Spark: How to convert a String to multiple columns-CodePudding

I have a dataframe that contains a field item which is a string having a array of items:

[{"item":"76CJMX4Y"},{"item":"7PWZVWCG"},{"item":"967NBPMS"},{"item":"72LC5SMF"},{"item":"8N6DW3VD"},{"item":"045QHTU4"},{"item":"0UL4MMSI"}]

root
 |-- item: string (nullable = true)

I would like to get the item as array of string. Can someone let me know if there is a easy way to do this with default from_json ?

root |-- item: array (nullable = true)

So that I will only have

["76CJMX4Y", "7PWZVWCG", "967NBPMS", "72LC5SMF", "8N6DW3VD", "045QHTU4", "0UL4MMSI"]

Thanks

CodePudding user response：

use spark inbuilt functions from_json and then use higher order function transform to extract item from the array.

Example:

//from_json we are creating a json array then extracting item from the array
import org.apache.spark.sql.functions._


df.selectExpr("""transform(from_json(item,'array<struct<item:string>>'),x->x.item) as item""").show(10,false)

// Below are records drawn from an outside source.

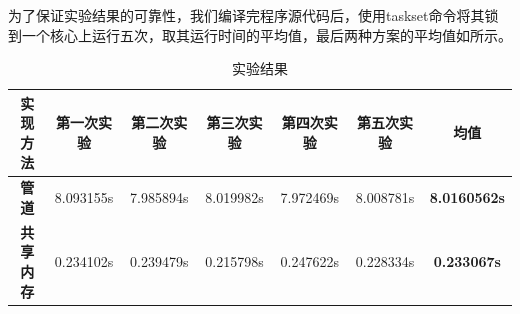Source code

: \documentclass[lang=cn,a4paper,newtx]{elegantpaper}
\begin{document}
为了保证实验结果的可靠性，我们编译完程序源代码后，使用taskset命令将其锁到一个核心上运行五次，取其运行时间的平均值，最后两种方案的平均值如所示。



\begin{table}[htbp]
\centering
\caption{实验结果}
\label{table:res}
\begin{tabular}{ccccccc}
\hline
\textbf{实现方法} & \textbf{第一次实验} & \textbf{第二次实验} & \textbf{第三次实验} & \textbf{第四次实验} & \textbf{第五次实验} & \textbf{均值} \\ \hline
\textbf{管道}   & 8.093155s      & 7.985894s      & 8.019982s      & 7.972469s      & 8.008781s      &  \textbf{8.0160562s}           \\
\textbf{共享内存} & 0.234102s      & 0.239479s      & 0.215798s      & 0.247622s      & 0.228334s      &\textbf{0.233067s}             \\ \hline
\end{tabular}

\end{table}
\end{document}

// ---------------------------------------------------------------------- 
//|item                                                                  |
// ---------------------------------------------------------------------- 
//|[76CJMX4Y, 7PWZVWCG, 967NBPMS, 72LC5SMF, 8N6DW3VD, 045QHTU4, 0UL4MMSI]|
// ----------------------------------------------------------------------

CodePudding user response：

You could use split() on :, then sort with sort_array() the values (so that the values you’re not interested in are either at the top or bottom, then filter using slice().

For your reference: https://spark.apache.org/docs/latest/api/java/org/apache/spark/sql/functions.html (even if it’s the Java version, it’s the synthetic list of functions).